Id. at 247-248. Based on these considerations, the Fifth Circuit concluded the unfair trade practices claim was not preempted. See Access Mediquip, L.L.C. v. UnitedHealthcare Ins. Co., 698 F.3d 229, 230 (5th Cir.2012) (affirming Memorial “in reaching the conclusion that ... the provider’s state law claims, for negligent misrepresentation, promissory estoppel ... were not preempted by ERISA”).

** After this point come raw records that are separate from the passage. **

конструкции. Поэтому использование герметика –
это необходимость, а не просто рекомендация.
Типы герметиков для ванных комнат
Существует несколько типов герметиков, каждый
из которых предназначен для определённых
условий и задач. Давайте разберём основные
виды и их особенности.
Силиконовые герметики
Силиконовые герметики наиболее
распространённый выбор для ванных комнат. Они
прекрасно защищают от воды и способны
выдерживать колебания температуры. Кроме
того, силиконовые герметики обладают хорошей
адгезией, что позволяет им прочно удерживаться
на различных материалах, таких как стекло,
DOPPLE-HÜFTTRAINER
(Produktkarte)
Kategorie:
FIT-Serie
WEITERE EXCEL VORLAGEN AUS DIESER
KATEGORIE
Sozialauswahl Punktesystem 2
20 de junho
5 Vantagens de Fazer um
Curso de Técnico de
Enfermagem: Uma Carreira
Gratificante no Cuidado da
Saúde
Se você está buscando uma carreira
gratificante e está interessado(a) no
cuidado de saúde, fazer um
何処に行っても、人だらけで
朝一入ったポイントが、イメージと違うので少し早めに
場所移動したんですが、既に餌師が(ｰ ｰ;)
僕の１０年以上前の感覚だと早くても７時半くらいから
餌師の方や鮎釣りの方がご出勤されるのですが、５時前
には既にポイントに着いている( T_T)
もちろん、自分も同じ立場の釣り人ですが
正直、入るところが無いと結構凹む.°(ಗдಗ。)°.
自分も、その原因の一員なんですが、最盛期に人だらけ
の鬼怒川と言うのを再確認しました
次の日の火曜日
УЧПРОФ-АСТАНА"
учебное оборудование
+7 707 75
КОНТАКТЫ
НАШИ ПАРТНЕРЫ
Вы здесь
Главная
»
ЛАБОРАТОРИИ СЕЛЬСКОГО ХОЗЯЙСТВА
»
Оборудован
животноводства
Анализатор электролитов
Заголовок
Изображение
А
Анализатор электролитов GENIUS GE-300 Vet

The logic in Meadows and Memorial convincingly militate against Cigna’s preemption arguments. Nationwide alleges that it repeatedly contacted Cigna to ensure it would receive payment before it agreed to provide medical equipment to others. Cigna promised that if Nationwide provided pumps to people, Cigna would pay for them. Relying on that promise, Nationwide met its end of the bargain, but Cigna did not. Nationwide’s third-party state law claims exist irrespective of the ERISA plans, and preempting its claims would not advance the purpose of the statute. Whether participants were in fact entitled to these pumps under the terms of their ERISA plans is immaterial to whether Cigna misled Nationwide with a promise that it decided not to keep. Memorial, 904 F.2d at 246.' Likewise, “insulating plan fiduciaries from the consequences of their own misrepresentations to third-party providers,” as would be the case here, “does not further any of ERISA’s objectives.” Meadows, 47 F.3d at 1010. Had Congress wished to regulate the relationship between third-party medical supply companies and ERISA plans, it would have done so. See Massachusetts Mut. Life Ins. Co, v. Russell, 473 U.S. 134, 146, 105 S.Ct. 3085, 87 L.Ed.2d 96 (1985) (ERISA is a “comprehensive and reticulated statute”). But, Congress did not.
IY. Conclusion
For these reasons, the Court concludes that the state law claims are not preempted. Accordingly,
IT IS ORDERED that the Motion to Dismiss (Doc. 32) is denied.
IT IS FURTHER ORDERED that Defendants shall have until October 13, 2015 to file an answer to the First Amended Complaint.